-- Data extract follows --
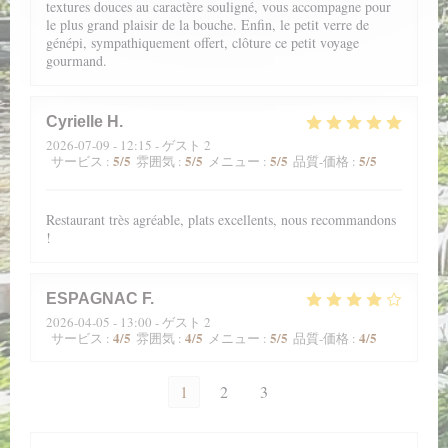
textures douces au caractère souligné, vous accompagne pour
le plus grand plaisir de la bouche. Enfin, le petit verre de
génépi, sympathiquement offert, clôture ce petit voyage
gourmand.
Cyrielle
H
2026-07-09
- 12:15 - ゲスト 2
5
/5
5
/5
5
/5
5
/5
サービス
:
雰囲気
:
メニュー
:
品質-価格
:
Restaurant très agréable, plats excellents, nous recommandons
!
ESPAGNAC
F
2026-04-05
- 13:00 - ゲスト 2
4
/5
4
/5
5
/5
4
/5
サービス
:
雰囲気
:
メニュー
:
品質-価格
:
1
2
3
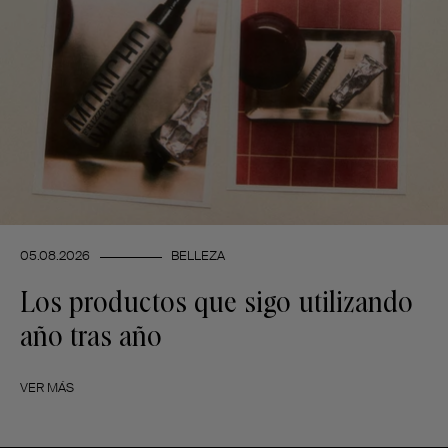
05.08.2026
BELLEZA
Los productos que sigo utilizando
año tras año
VER MÁS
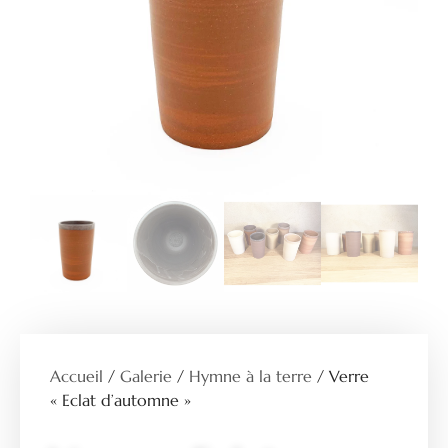
Accueil
/
Galerie
/
Hymne à la terre
/ Verre
« Eclat d’automne »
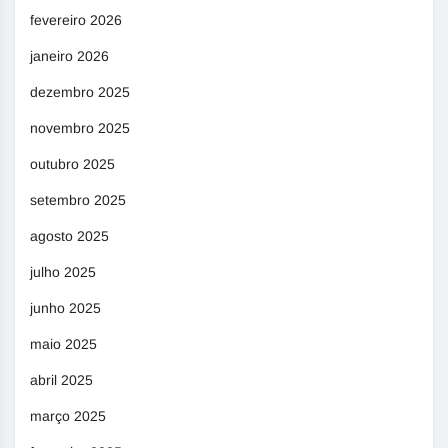
fevereiro 2026
janeiro 2026
dezembro 2025
novembro 2025
outubro 2025
setembro 2025
agosto 2025
julho 2025
junho 2025
maio 2025
abril 2025
março 2025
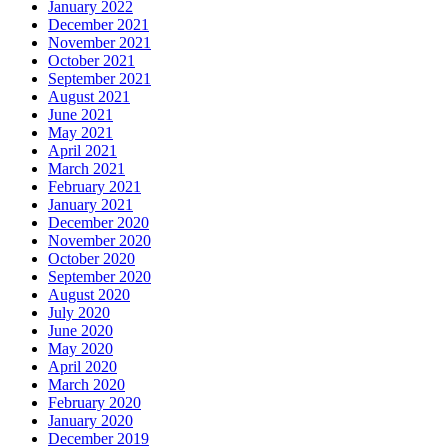
January 2022
December 2021
November 2021
October 2021
September 2021
August 2021
June 2021
May 2021
April 2021
March 2021
February 2021
January 2021
December 2020
November 2020
October 2020
September 2020
August 2020
July 2020
June 2020
May 2020
April 2020
March 2020
February 2020
January 2020
December 2019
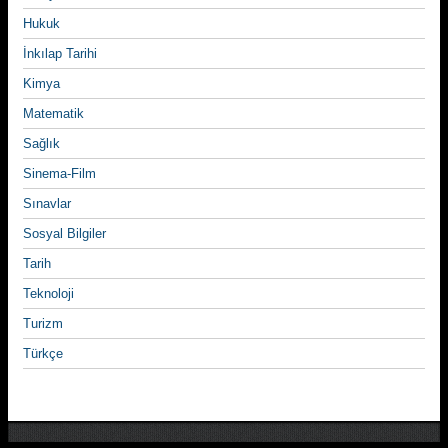
Hukuk
İnkılap Tarihi
Kimya
Matematik
Sağlık
Sinema-Film
Sınavlar
Sosyal Bilgiler
Tarih
Teknoloji
Turizm
Türkçe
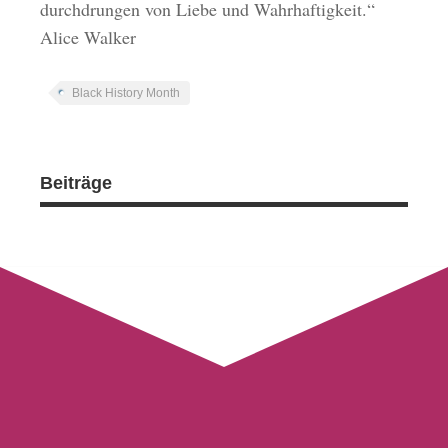
durchdrungen von Liebe und Wahrhaftigkeit.“
Alice Walker
Black History Month
Beiträge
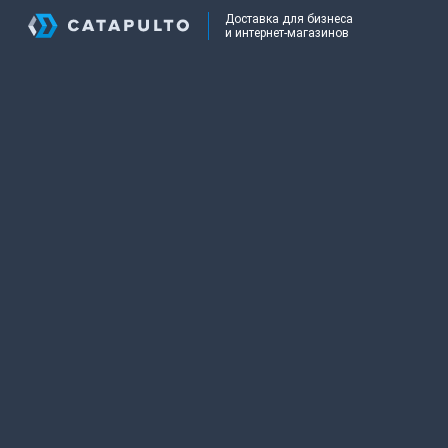
Доставка для бизнеса
и интернет-магазинов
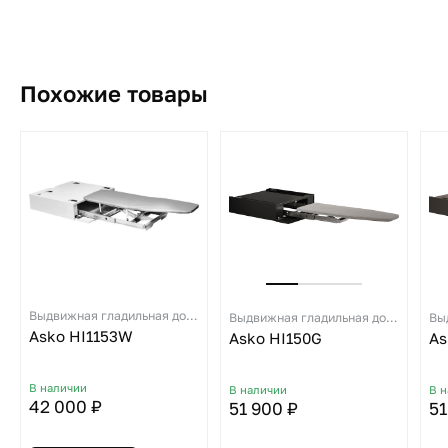
Похожие товары
Выдвижная гладильная доска
Выдвижная гладильная доска
Asko HI1153W
Asko HI150G
As
В наличии
В наличии
В 
42 000 ₽
51 900 ₽
51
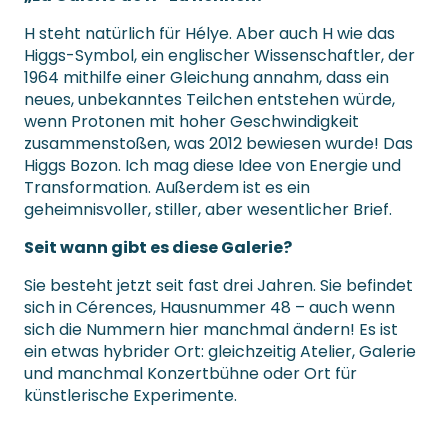
H steht natürlich für Hélye. Aber auch H wie das
Higgs-Symbol, ein englischer Wissenschaftler, der
1964 mithilfe einer Gleichung annahm, dass ein
neues, unbekanntes Teilchen entstehen würde,
wenn Protonen mit hoher Geschwindigkeit
zusammenstoßen, was 2012 bewiesen wurde! Das
Higgs Bozon. Ich mag diese Idee von Energie und
Transformation. Außerdem ist es ein
geheimnisvoller, stiller, aber wesentlicher Brief.
Seit wann gibt es diese Galerie?
Sie besteht jetzt seit fast drei Jahren. Sie befindet
sich in Cérences, Hausnummer 48 – auch wenn
sich die Nummern hier manchmal ändern! Es ist
ein etwas hybrider Ort: gleichzeitig Atelier, Galerie
und manchmal Konzertbühne oder Ort für
künstlerische Experimente.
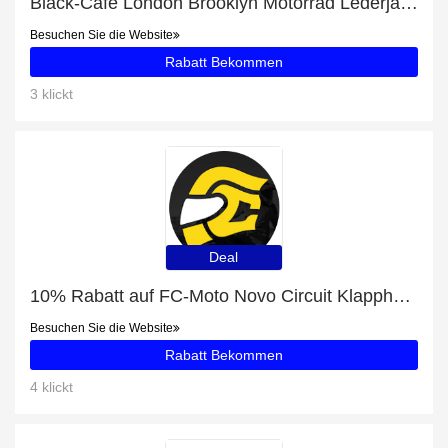
Black-Cafe London Brooklyn Motorrad Lederjacke-Rabatte und andere 66-Angebote
Besuchen Sie die Website
Rabatt Bekommen
3 klickt
Deal
10% Rabatt auf FC-Moto Novo Circuit Klapphelm
Besuchen Sie die Website
Rabatt Bekommen
4 klickt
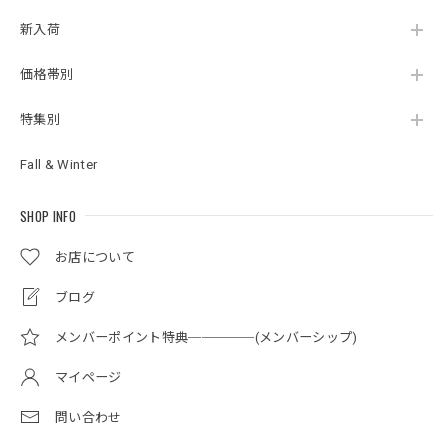
新入荷
価格帯別
特集別
Fall & Winter
SHOP INFO
お店について
ブログ
メンバーポイント特典─────(メンバーシップ)
マイページ
問い合わせ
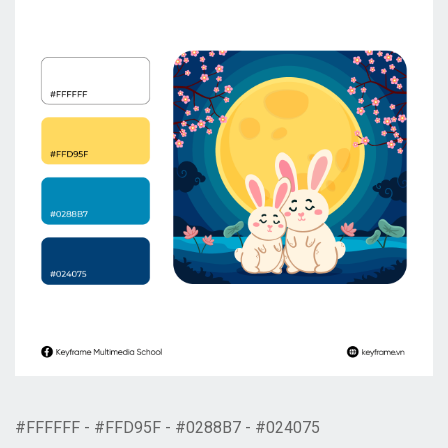
#FFFFFF - #FFD95F - #0288B7 - #024075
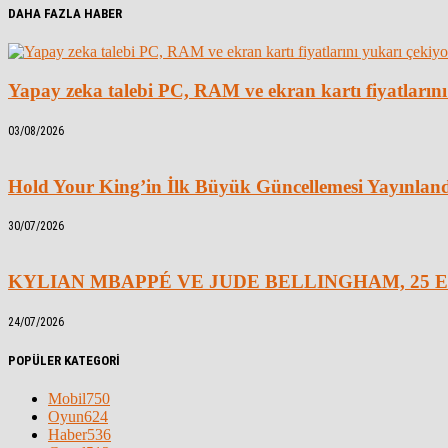
DAHA FAZLA HABER
Yapay zeka talebi PC, RAM ve ekran kartı fiyatlarını
03/08/2026
Hold Your King’in İlk Büyük Güncellemesi Yayınlan
30/07/2026
KYLIAN MBAPPÉ VE JUDE BELLINGHAM, 25 E
24/07/2026
POPÜLER KATEGORİ
Mobil
750
Oyun
624
Haber
536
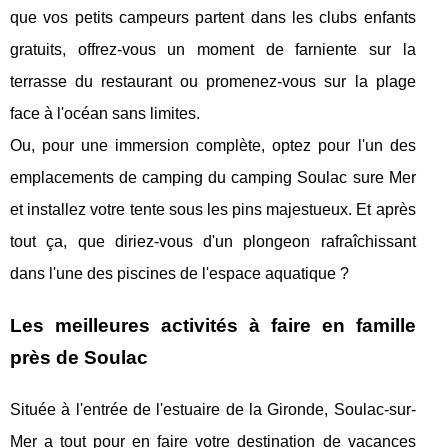
que vos petits campeurs partent dans les clubs enfants
gratuits, offrez-vous un moment de farniente sur la
terrasse du restaurant ou promenez-vous sur la plage
face à l'océan sans limites.
Ou, pour une immersion complète, optez pour l'un des
emplacements de camping du camping Soulac sure Mer
et installez votre tente sous les pins majestueux. Et après
tout ça, que diriez-vous d'un plongeon rafraîchissant
dans l'une des piscines de l'espace aquatique ?
Les meilleures activités à faire en famille
près de Soulac
Située à l'entrée de l'estuaire de la Gironde, Soulac-sur-
Mer a tout pour en faire votre destination de vacances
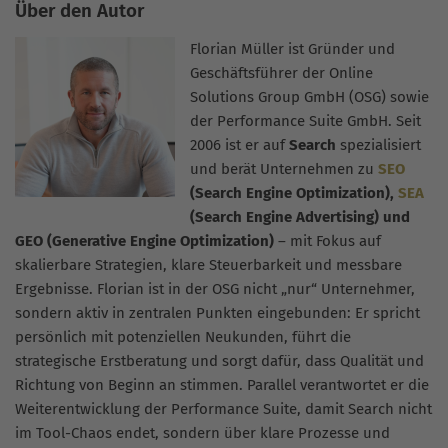
Über den Autor
Florian Müller ist Gründer und
Geschäftsführer der Online
Solutions Group GmbH (OSG) sowie
der Performance Suite GmbH. Seit
2006 ist er auf
Search
spezialisiert
und berät Unternehmen zu
SEO
(Search Engine Optimization),
SEA
(Search Engine Advertising) und
GEO (Generative Engine Optimization)
– mit Fokus auf
skalierbare Strategien, klare Steuerbarkeit und messbare
Ergebnisse. Florian ist in der OSG nicht „nur“ Unternehmer,
sondern aktiv in zentralen Punkten eingebunden: Er spricht
persönlich mit potenziellen Neukunden, führt die
strategische Erstberatung und sorgt dafür, dass Qualität und
Richtung von Beginn an stimmen. Parallel verantwortet er die
Weiterentwicklung der Performance Suite, damit Search nicht
im Tool-Chaos endet, sondern über klare Prozesse und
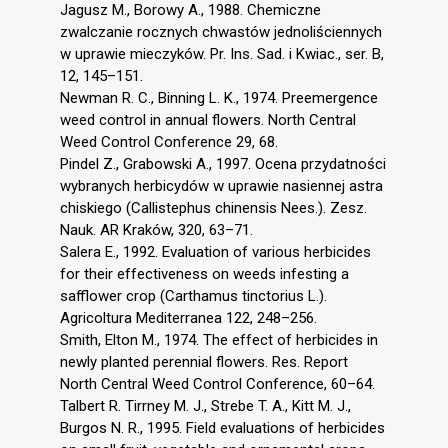
Jagusz M., Borowy A., 1988. Chemiczne
zwalczanie rocznych chwastów jednoliściennych
w uprawie mieczyków. Pr. Ins. Sad. i Kwiac., ser. B,
12, 145–151.
Newman R. C., Binning L. K., 1974. Preemergence
weed control in annual flowers. North Central
Weed Control Conference 29, 68.
Pindel Z., Grabowski A., 1997. Ocena przydatności
wybranych herbicydów w uprawie nasiennej astra
chiskiego (Callistephus chinensis Nees.). Zesz.
Nauk. AR Kraków, 320, 63–71.
Salera E., 1992. Evaluation of various herbicides
for their effectiveness on weeds infesting a
safflower crop (Carthamus tinctorius L.).
Agricoltura Mediterranea 122, 248–256.
Smith, Elton M., 1974. The effect of herbicides in
newly planted perennial flowers. Res. Report
North Central Weed Control Conference, 60–64.
Talbert R. Tirrney M. J., Strebe T. A., Kitt M. J.,
Burgos N. R., 1995. Field evaluations of herbicides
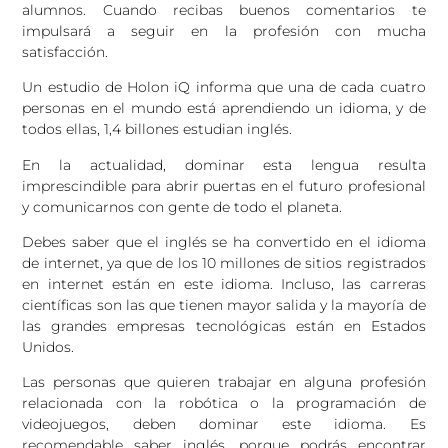
alumnos. Cuando recibas buenos comentarios te
impulsará a seguir en la profesión con mucha
satisfacción.
Un estudio de Holon iQ informa que una de cada cuatro
personas en el mundo está aprendiendo un idioma, y de
todos ellas, 1,4 billones estudian inglés.
En la actualidad, dominar esta lengua resulta
imprescindible para abrir puertas en el futuro profesional
y comunicarnos con gente de todo el planeta.
Debes saber que el inglés se ha convertido en el idioma
de internet, ya que de los 10 millones de sitios registrados
en internet están en este idioma. Incluso, las carreras
científicas son las que tienen mayor salida y la mayoría de
las grandes empresas tecnológicas están en Estados
Unidos.
Las personas que quieren trabajar en alguna profesión
relacionada con la robótica o la programación de
videojuegos, deben dominar este idioma. Es
recomendable saber inglés, porque podrás encontrar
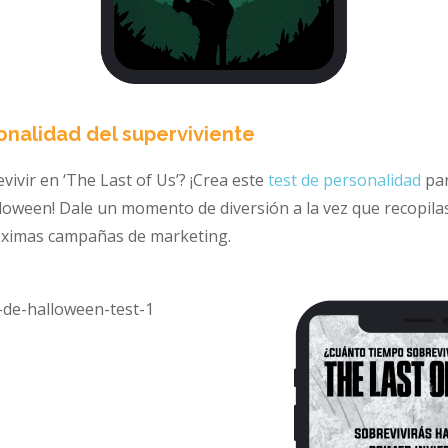
sonalidad del superviviente
ivir en ‘The Last of Us’? ¡Crea este
test de personalidad
par
loween! Dale un momento de diversión a la vez que recopila
róximas campañas de marketing.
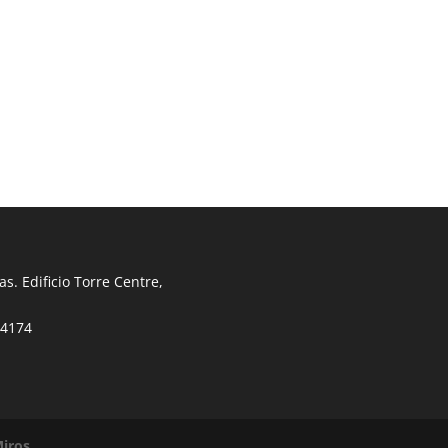
s. Edificio Torre Centre,
34174
iros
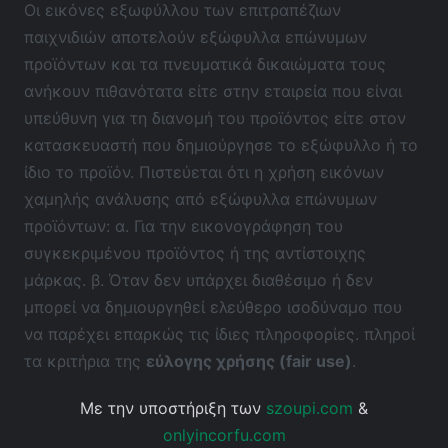
Οι εικόνες εξωφύλλου των επιτραπέζιων
παιχνιδιών αποτελούν εξώφυλλα επώνυμων
προϊόντων και τα πνευματικά δικαιώματα τους
ανήκουν πιθανότατα είτε στην εταιρεία που είναι
υπεύθυνη για τη διανομή του προϊόντος είτε στον
κατασκευαστή που δημιούργησε το εξώφυλλο ή το
ίδιο το προϊόν. Πιστεύεται ότι η χρήση εικόνων
χαμηλής ανάλυσης από εξώφυλλα επώνυμων
προϊόντων: α. Για την εικονογράφηση του
συγκεκριμένου προϊόντος ή της αντίστοιχης
μάρκας. β. Όταν δεν υπάρχει διαθέσιμο ή δεν
μπορεί να δημιουργηθεί ελεύθερο ισοδύναμο που
να παρέχει επαρκώς τις ίδιες πληροφορίες. πληροί
τα κριτήρια της
εύλογης χρήσης (fair use)
.
Με την υποστήριξη των
szoupi.com
&
onlyincorfu.com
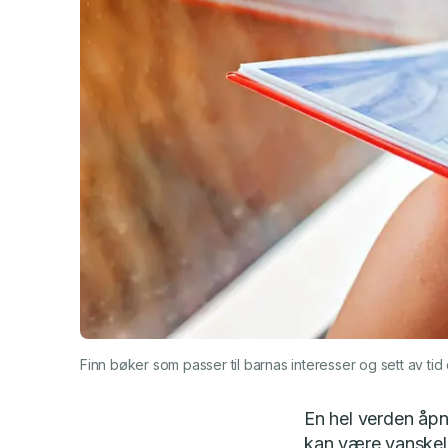
Finn bøker som passer til barnas interesser og sett av tid dag
En hel verden åpn
kan være vanskelig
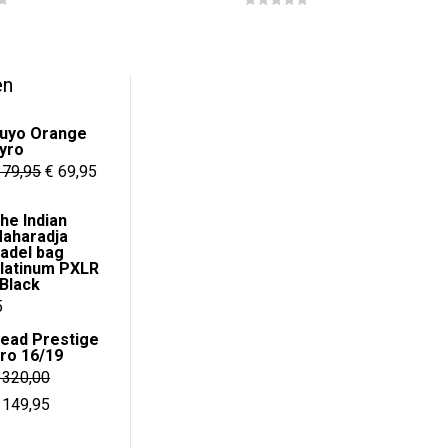
prijs
prijs
0
was:
is:
o
u
€ 79,95.
€ 47,95.
t
o
f
en
5
uyo Orange
yro
Oorspronkelijke
Huidige
79,95
€
69,95
prijs
prijs
he Indian
was:
is:
aharadja
€ 79,95.
€ 69,95.
adel bag
latinum PXLR
 Black
onkelijke
Huidige
5
prijs
ead Prestige
ro 16/19
is:
320,00
.
€ 64,95.
orspronkelijke
Huidige
149,95
rijs
prijs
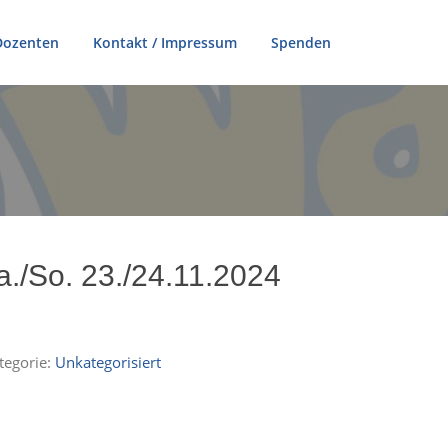
Dozenten
Kontakt / Impressum
Spenden
./So. 23./24.11.2024
tegorie:
Unkategorisiert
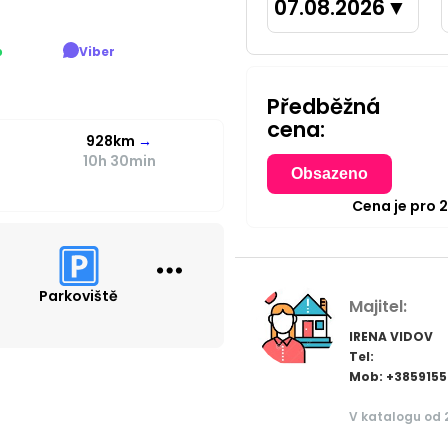
07.08.2026
▼
p
Viber
Předběžná
cena:
928km
→
10h 30min
Obsazeno
Cena je pro
Parkoviště
Majitel:
IRENA VIDOV
Tel:
Mob: +3859155
V katalogu od 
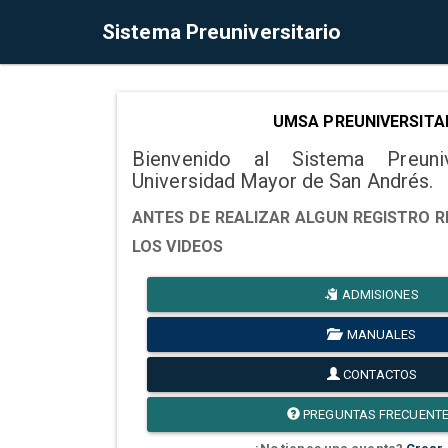
Sistema Preuniversitario
UMSA PREUNIVERSITA
Bienvenido al Sistema Preuni
Universidad Mayor de San Andrés.
ANTES DE REALIZAR ALGUN REGISTRO R
LOS VIDEOS
ADMISIONES
MANUALES
CONTACTOS
PREGUNTAS FRECUENT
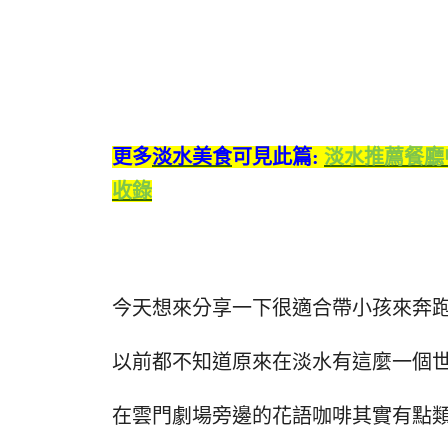
更多
淡水美食
可見此篇:
淡水推薦餐廳
收錄
今天想來分享一下很適合帶小孩來奔
以前都不知道原來在淡水有這麼一個
在雲門劇場旁邊的花語咖啡其實有點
-- Data extract concluded --
Your goal: Find the line with "w uprawie mieczyków." in the data above, and from there retype each line exactly through the line with "alumnos. Cuando recibas buenos comentarios te", skipping the pictures along the way.

Solution to this task:
w uprawie mieczyków. Pr. Ins. Sad. i Kwiac., ser. B,
12, 145–151.
Newman R. C., Binning L. K., 1974. Preemergence
weed control in annual flowers. North Central
Weed Control Conference 29, 68.
Pindel Z., Grabowski A., 1997. Ocena przydatności
wybranych herbicydów w uprawie nasiennej astra
chiskiego (Callistephus chinensis Nees.). Zesz.
Nauk. AR Kraków, 320, 63–71.
Salera E., 1992. Evaluation of various herbicides
for their effectiveness on weeds infesting a
safflower crop (Carthamus tinctorius L.).
Agricoltura Mediterranea 122, 248–256.
Smith, Elton M., 1974. The effect of herbicides in
newly planted perennial flowers. Res. Report
North Central Weed Control Conference, 60–64.
Talbert R. Tirrney M. J., Strebe T. A., Kitt M. J.,
Burgos N. R., 1995. Field evaluations of herbicides
alumnos. Cuando recibas buenos comentarios te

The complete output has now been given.